The BMI distribution is right skewed, with most values between 20 and 35, with a few high outliers. This suggests that most of the patients fall within a healthy to overweight range.

In [4]:
plt.figure(figsize=(6,4))
sns.scatterplot(
    data=df,
    x='age',
    y='avg_glucose_level',
    hue='stroke',
    alpha=0.7
)
plt.title("Age vs. Avg Glucose Level by Stroke Outcome")
plt.xlabel("Age")
plt.ylabel("Average Glucose Level")
plt.legend(title="Stroke")
plt.tight_layout()
plt.savefig("figures/age_vs_glucose_by_stroke.png")
plt.close()


The scatter plot shows that stroke cases tend to occur more frequently among older individuals and those with higher average glucose levels. This suggests that both age and elevated glucose may be important risk factors for stroke.

In [5]:
plt.figure(figsize=(5,4))
sns.countplot(x='stroke', data=df)
plt.title("Class Balance: Stroke vs. No Stroke")
plt.xlabel("Stroke (1 = Yes, 0 = No)")
plt.ylabel("Count")
plt.tight_layout()
plt.savefig("figures/stroke_class_balance.png")
plt.close()


The dataset is highly imbalanced, with far more non-stroke cases than stroke cases.
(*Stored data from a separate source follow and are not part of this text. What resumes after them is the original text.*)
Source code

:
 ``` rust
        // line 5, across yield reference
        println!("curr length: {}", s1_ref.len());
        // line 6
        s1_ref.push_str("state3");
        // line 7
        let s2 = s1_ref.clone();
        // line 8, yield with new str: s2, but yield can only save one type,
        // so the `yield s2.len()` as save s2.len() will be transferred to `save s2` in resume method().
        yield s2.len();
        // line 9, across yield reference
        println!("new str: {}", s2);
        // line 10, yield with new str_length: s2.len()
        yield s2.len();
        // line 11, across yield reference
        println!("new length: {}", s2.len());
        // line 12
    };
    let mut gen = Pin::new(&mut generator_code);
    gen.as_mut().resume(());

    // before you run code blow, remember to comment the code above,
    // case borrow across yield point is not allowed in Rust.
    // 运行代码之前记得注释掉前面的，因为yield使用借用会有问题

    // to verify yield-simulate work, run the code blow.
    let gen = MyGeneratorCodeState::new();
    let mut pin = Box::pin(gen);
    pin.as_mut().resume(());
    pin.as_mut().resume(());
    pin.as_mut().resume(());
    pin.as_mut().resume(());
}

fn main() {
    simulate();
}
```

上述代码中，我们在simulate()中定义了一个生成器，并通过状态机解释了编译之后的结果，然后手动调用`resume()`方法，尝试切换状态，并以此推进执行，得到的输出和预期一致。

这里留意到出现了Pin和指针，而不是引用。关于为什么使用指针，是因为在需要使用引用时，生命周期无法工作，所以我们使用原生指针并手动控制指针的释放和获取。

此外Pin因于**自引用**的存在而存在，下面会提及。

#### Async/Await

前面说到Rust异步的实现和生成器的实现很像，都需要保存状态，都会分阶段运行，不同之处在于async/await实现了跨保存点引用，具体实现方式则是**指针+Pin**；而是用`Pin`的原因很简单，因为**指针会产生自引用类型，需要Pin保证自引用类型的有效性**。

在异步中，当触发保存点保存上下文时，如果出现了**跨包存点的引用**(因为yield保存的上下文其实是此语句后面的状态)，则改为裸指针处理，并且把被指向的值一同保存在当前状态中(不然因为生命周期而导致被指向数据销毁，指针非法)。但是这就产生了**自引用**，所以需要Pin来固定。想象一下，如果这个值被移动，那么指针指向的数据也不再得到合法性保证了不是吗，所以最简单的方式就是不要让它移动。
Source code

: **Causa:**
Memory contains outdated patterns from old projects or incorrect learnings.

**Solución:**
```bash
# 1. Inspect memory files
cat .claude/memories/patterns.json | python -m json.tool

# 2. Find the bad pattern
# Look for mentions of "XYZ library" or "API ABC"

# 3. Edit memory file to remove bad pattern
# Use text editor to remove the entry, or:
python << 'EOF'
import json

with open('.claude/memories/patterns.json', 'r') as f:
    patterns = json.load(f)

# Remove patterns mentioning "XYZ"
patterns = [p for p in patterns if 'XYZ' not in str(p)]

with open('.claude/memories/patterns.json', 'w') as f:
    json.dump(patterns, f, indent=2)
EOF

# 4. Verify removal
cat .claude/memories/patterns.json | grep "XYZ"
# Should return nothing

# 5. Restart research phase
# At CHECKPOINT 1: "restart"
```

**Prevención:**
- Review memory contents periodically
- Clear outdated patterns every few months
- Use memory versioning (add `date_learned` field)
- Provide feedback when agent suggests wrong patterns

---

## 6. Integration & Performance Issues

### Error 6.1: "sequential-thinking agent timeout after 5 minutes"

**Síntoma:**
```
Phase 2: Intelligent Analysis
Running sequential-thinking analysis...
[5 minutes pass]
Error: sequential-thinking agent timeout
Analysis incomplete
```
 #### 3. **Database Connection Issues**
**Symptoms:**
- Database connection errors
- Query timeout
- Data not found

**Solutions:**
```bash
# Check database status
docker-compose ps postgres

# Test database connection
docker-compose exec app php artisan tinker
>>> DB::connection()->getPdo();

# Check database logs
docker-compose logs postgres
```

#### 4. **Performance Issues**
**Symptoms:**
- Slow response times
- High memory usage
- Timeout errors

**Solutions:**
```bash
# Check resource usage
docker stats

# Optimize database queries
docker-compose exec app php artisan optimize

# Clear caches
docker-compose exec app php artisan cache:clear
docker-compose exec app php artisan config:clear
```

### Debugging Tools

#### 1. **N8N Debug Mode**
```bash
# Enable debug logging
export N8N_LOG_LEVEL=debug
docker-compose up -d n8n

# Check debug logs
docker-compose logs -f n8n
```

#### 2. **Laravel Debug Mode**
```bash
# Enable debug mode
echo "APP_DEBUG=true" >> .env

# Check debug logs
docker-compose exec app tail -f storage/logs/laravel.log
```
This imbalance suggests that special techniques, such as resampling or class weighting, may be needed to build an effective predictive model.

In [6]:
plt.figure(figsize=(8,4))
sns.heatmap(df.isnull(), cbar=False)
plt.title("Missing Values Heatmap")
plt.tight_layout()
plt.savefig("figures/missing_values_heatmap.png")
plt.close()


The only missing values in the dataset are in BMI.